ASSIGNED TASK: Please pick up the article on hybrid and virtual meetings after its last sentence and keep writing it.

PAGE TEXT:
━━━━━━━━━━
Hybrid and Virtual meetings are not just a COVID-era fix. The demands for them are not showing any signs of diminishing. On the contrary, they are increasing in popularity, boosting events attendance numbers and creating a unified community.
While in-person events are taking place again all over the world, the hybrid and virtual events are expected to expand dramatically in the next five years. The key elements that stand out are flexibility and engagement. By offering in-person meetings and events coupled with a virtual component, planners are able to include a wider range of attendees to their meetings. Those who are unable to show up in person can still get the content remotely.
John Chen, CEO of Engaging Virtual Meetings, in Seattle, WA, who is an award winning designer, producer, speaker & MC for virtual and hybrid meetings, has seen demand for hybrid meetings increase 128% over the past year.
“In a hybrid meeting, you get the energy of the in-person event with the reach of a virtual event,” he said. “In addition, many attendees can now attend, maybe having reasons that would have that prevented them from attending in person. In many programs, we’re able to increase the attendees by 50 to 100% or more by running hybrid.”
━━━━━━━━━━
EXTRACTED RECORDS:
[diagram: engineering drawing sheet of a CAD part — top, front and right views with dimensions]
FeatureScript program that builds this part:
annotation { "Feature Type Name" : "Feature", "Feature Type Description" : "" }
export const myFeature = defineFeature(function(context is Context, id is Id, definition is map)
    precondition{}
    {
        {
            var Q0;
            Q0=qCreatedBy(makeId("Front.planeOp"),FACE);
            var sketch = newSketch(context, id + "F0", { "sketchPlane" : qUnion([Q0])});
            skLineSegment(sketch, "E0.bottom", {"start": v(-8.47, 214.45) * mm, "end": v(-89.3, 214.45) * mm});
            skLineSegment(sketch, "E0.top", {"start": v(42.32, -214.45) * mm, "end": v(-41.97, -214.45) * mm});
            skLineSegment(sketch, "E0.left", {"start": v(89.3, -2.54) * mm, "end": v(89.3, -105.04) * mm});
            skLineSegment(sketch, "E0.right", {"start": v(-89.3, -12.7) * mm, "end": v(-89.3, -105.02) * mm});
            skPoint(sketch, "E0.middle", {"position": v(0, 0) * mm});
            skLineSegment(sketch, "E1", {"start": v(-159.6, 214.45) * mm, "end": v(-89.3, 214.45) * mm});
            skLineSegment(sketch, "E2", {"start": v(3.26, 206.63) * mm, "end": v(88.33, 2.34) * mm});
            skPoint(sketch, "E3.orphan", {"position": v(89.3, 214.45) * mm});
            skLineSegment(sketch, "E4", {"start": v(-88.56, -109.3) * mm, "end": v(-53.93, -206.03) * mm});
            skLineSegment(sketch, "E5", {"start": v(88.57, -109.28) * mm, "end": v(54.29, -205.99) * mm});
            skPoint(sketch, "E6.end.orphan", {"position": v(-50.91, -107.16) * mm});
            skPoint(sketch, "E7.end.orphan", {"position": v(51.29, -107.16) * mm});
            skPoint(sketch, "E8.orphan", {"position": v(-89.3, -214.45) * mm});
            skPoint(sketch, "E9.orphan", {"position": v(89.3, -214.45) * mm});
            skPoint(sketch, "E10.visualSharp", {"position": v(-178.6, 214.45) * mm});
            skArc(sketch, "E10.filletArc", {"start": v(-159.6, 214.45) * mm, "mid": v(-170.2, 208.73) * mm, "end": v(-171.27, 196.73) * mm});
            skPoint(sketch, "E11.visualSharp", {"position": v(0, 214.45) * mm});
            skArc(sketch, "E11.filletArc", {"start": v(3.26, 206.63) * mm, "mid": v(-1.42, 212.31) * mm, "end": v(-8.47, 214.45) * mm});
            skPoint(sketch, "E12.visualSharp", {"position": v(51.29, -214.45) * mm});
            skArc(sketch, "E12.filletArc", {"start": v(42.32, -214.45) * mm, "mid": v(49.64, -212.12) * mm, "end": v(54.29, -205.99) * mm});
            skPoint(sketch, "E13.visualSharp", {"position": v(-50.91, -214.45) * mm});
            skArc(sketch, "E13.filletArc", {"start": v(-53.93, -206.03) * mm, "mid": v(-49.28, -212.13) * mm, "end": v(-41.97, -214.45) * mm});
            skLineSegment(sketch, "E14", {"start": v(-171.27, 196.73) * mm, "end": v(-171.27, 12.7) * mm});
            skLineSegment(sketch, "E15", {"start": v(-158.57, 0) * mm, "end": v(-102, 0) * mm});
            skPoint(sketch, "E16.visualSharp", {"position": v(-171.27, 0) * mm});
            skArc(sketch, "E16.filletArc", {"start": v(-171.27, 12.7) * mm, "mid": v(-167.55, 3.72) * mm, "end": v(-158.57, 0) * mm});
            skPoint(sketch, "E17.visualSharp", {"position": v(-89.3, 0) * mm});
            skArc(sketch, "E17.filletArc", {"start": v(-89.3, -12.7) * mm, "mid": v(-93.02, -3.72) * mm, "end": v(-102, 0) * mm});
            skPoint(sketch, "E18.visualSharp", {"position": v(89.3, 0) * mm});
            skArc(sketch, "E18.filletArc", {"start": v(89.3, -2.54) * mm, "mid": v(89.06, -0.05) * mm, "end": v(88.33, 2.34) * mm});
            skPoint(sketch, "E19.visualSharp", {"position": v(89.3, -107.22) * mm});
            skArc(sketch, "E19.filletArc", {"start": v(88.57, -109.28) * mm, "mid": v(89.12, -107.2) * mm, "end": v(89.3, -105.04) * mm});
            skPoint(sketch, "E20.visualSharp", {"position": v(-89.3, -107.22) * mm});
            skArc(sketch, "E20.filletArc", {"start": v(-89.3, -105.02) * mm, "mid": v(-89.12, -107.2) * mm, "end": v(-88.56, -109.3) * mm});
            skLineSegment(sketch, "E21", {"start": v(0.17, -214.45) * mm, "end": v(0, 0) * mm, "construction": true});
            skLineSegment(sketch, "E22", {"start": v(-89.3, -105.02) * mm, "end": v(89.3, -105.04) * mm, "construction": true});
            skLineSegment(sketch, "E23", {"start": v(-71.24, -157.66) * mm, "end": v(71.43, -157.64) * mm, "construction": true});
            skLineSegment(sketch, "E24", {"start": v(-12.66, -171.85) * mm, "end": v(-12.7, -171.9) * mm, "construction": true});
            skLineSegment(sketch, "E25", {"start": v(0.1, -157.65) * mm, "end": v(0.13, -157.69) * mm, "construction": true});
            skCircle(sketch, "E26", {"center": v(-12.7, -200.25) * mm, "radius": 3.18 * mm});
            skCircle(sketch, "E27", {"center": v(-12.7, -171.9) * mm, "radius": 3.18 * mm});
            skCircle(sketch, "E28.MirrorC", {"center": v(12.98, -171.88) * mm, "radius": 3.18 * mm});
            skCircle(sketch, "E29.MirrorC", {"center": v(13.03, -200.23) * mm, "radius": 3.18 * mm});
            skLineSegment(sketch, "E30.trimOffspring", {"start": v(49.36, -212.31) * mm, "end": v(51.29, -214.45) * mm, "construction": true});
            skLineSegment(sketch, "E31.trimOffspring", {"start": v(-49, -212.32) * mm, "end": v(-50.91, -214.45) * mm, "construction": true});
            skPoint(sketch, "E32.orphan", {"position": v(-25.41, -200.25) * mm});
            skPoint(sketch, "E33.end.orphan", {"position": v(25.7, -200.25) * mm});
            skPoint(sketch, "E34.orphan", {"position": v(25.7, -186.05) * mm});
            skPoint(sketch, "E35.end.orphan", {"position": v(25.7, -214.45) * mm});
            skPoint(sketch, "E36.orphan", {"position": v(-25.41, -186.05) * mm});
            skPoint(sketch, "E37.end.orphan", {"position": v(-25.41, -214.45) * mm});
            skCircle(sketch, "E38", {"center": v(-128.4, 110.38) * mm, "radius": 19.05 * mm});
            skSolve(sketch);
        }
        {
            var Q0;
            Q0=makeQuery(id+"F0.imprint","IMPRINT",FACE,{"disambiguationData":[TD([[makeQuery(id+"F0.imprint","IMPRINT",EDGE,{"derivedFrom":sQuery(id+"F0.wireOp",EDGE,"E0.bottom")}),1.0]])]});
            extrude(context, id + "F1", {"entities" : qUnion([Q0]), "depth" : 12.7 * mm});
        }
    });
━━━━━━━━━━
ANSWER TO THIS TASK:
Paulina Giusti, senior meeting and events manager for Cvent, in McLean, VA, the largest hospitality technology company in the world, realizes hybrid meetings are often touted as offering the “best of both worlds” — the special high-level engagement from in-person and the broad reach of virtual; and this opportunity is appealing to many organizations.
“Despite the rapid return to in-person events, the need to reach and engage a broader audience via virtual experiences remains,” she said. “It’s important to remember that prospective attendees might not have the time or ability to travel long distances to attend events. Not to mention, there can be hefty price tags associated with traveling for corporate meetings.”
This is where hybrid meetings come in. They can boost attendance numbers, encouraging those who might not have otherwise been able to attend due to cost or travel restrictions to tune in to a meeting.
Falon Veit Scott, CMM, MBA, is the CEO of EES Agency in Nashville, TN, which helps brands “tell their unique stories through events that blow away expectations.” She notes that while hybrid meetings are usually more expensive than a typical in-person meeting, it will result in lower travel costs. Because hybrid meetings also offer an improved ability to reach more attendees, they are a better option for a more consistent meeting cadence.
Keith Willard, an award-winning event planner, international speaker and president of his Keith Willard Events in Oakland Park, FL, regularly plans corporate meetings and has also seen more people go the hybrid route.
“Hybrid meetings are still taking place at a high rate,” he said. “One thing that the pandemic taught us about having meetings like this is that it’s a lot more cost effective and convenient for all the attendees. The idea of someone needing to catch a plane to meet with one group in the morning, to then catch another plane for a different meeting in the evening, has mostly gone by the wayside.”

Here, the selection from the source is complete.